** WHAT IS BEING ASKED **
In the material below, substitute "Лекции" for "Лекторий" and give all the text again with nothing else changed. Leave the pictures out.
────────────────────────────────────────
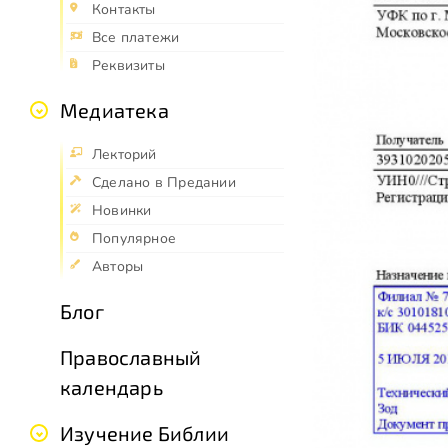
Контакты
Все платежи
Реквизиты
Медиатека
Лекторий
Сделано в Предании
Новинки
Популярное
Авторы
Блог
Православный
календарь
Изучение Библии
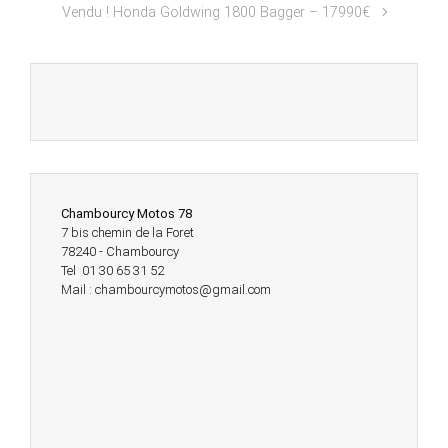
Vendu ! Honda Goldwing 1800 Bagger – 17990€
Chambourcy Motos 78
7 bis chemin de la Foret
78240 - Chambourcy
Tel 01 30 65 31 52
Mail : chambourcymotos@gmail.com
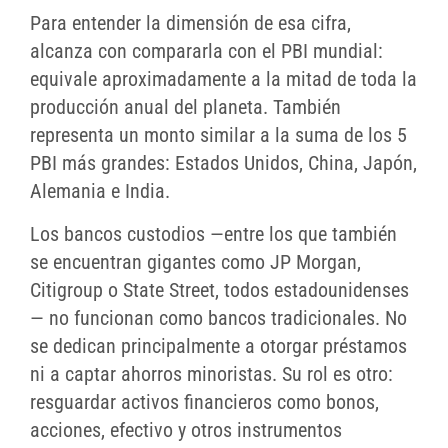
Para entender la dimensión de esa cifra,
alcanza con compararla con el PBI mundial:
equivale aproximadamente a la mitad de toda la
producción anual del planeta. También
representa un monto similar a la suma de los 5
PBI más grandes: Estados Unidos, China, Japón,
Alemania e India.
Los bancos custodios —entre los que también
se encuentran gigantes como JP Morgan,
Citigroup o State Street, todos estadounidenses
— no funcionan como bancos tradicionales. No
se dedican principalmente a otorgar préstamos
ni a captar ahorros minoristas. Su rol es otro:
resguardar activos financieros como bonos,
acciones, efectivo y otros instrumentos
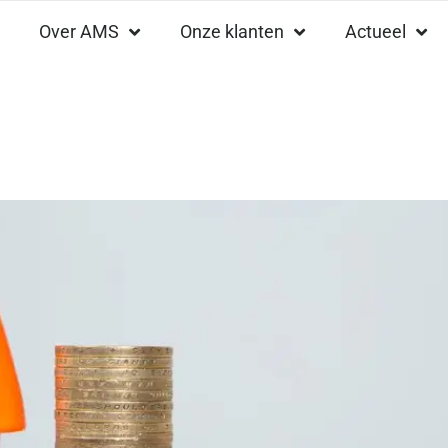
Over AMS
Onze klanten
Actueel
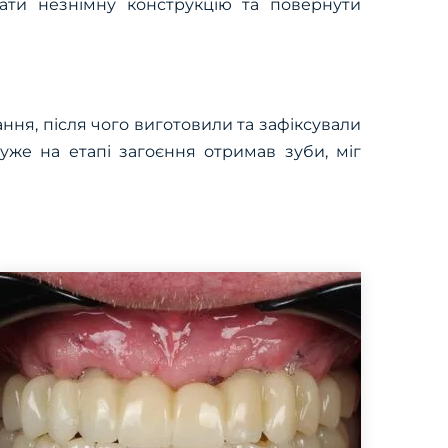
ати незнімну конструкцію та повернути
ання, після чого виготовили та зафіксували
уже на етапі загоєння отримав зуби, міг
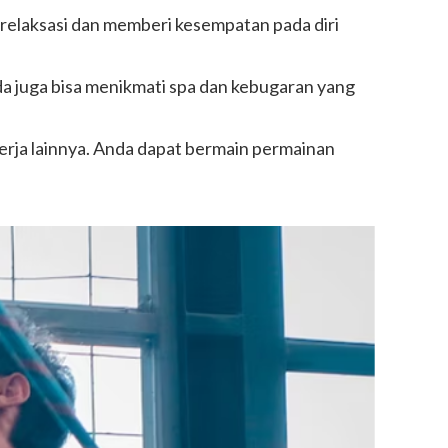
relaksasi dan memberi kesempatan pada diri
a juga bisa menikmati spa dan kebugaran yang
rja lainnya. Anda dapat bermain permainan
────────────────────────────────────────
** YOUR RESPONSE **
Контакты
Все платежи
Реквизиты
Медиатека
Лекции
Сделано в Предании
Новинки
Популярное
Авторы
Блог
Православный
календарь
Изучение Библии
Vendu ! Honda Goldwing 1800 Bagger – 17990€
Chambourcy Motos 78
7 bis chemin de la Foret
78240 - Chambourcy
Tel 01 30 65 31 52
Mail : chambourcymotos@gmail.com
Para entender la dimensión de esa cifra,
alcanza con compararla con el PBI mundial:
equivale aproximadamente a la mitad de toda la
producción anual del planeta. También
representa un monto similar a la suma de los 5
PBI más grandes: Estados Unidos, China, Japón,
Alemania e India.
Los bancos custodios —entre los que también
se encuentran gigantes como JP Morgan,
Citigroup o State Street, todos estadounidenses
— no funcionan como bancos tradicionales. No
se dedican principalmente a otorgar préstamos
ni a captar ahorros minoristas. Su rol es otro:
resguardar activos financieros como bonos,
acciones, efectivo y otros instrumentos
Over AMS
Onze klanten
Actueel
ати незнімну конструкцію та повернути
ання, після чого виготовили та зафіксували
уже на етапі загоєння отримав зуби, міг
relaksasi dan memberi kesempatan pada diri
a juga bisa menikmati spa dan kebugaran yang
rja lainnya. Anda dapat bermain permainan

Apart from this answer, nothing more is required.